Ojalá hubierais aparecido hace
cuatro horas, pensó para sí. Y se dispuso a bordear por bajo la ladera tras la
que desaparecieron para, con cautela, dar vista al lado oculto. Al minuto volaron dos a más de doscientos metros. Pensó que las otras podrían haberse quedado
en la ladera, amagadas entre el sinfín de jaras y aliagas salpicadas de
carrascas. Echó de menos al perro, pero recordó que en la perdiz los perros dan
y quitan, y se animó pensando que tal vez alguna se quedara entre la fosca y le
saltara a tiro. El trepidante y repentino aleteo lo escuchó tras una carrasca
espesa y se maldijo por no haber ido un poco más abajo o más arriba, pues no
vio a la perdiz. Al llegar al final de la maleza pensó que, de estar allí las
dos restantes, tendrían que saltar. Y, al momento, una saltó ladera arriba,
pero también fuera de la distancia. La vio perderse tras el alto y, defraudado,
bajó lentamente buscando la dirección al coche. Fue en la última esquina
inferior de la maleza donde inesperadamente le sobresaltó el vibrante vuelo de
otra. La precipitación le hizo fallar el primer tiro pero tomó los puntos,
corrió la mano y, al segundo, la perdiz cayó en mitad de un pedazo entre los
terrones. Rápidamente bajó a cobrarla, temiendo que fuera de ala y se escapara,
apeonando rápidamente, a cualquier maleza. Pero no, la encontró donde cayó.
Sintió nuevamente la alegría de siempre al cobrar una perdiz. Se dijo, bueno,
al menos, no volveré de bolo. Y, sin fe en dar con más caza, se encaminó hacia
el coche.
Los itinerarios de la caza nunca
son rectos. Así que prosiguió con su secuencia de asomadas, bordeando tesos y
lomas, y mirando cada pequeña vaguada.
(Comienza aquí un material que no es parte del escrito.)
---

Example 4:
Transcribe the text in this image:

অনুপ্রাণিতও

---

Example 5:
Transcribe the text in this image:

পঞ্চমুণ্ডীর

La suerte le volvió a ser adversa pues
no vio nada. Y pensó que la caza se hacía en poco tiempo pero que la ilusión
por encontrarla duraba de continuo. Cuando llegó al coche eran casi las cuatro
de la tarde. Poco tiempo le quedaba ya de luz al corto día de enero.
Mientras conducía, de regreso a
casa, se imaginó aviando la perdiz y, luego de orearla una noche, guisándola
con su mujer y despachando entre ambos la sabrosa ave con patatas, un poco de
ensalada y un vaso de vino. Pero al punto, imaginó que a esa hora, ya cercana
al ocaso, los soldados de las viejas trincheras estarían, hace muchos años,
agazapándose en sus húmedos agujeros temerosos del frío de la noche y del odio
que los cañones y fusiles echan por sus bocas. Y se sintió un ser tremendamente
afortunado porque los tiros que disparó en los días de su vida el único mal que
causaron fue, de vez en cuando, llevar a su mesa una perdiz.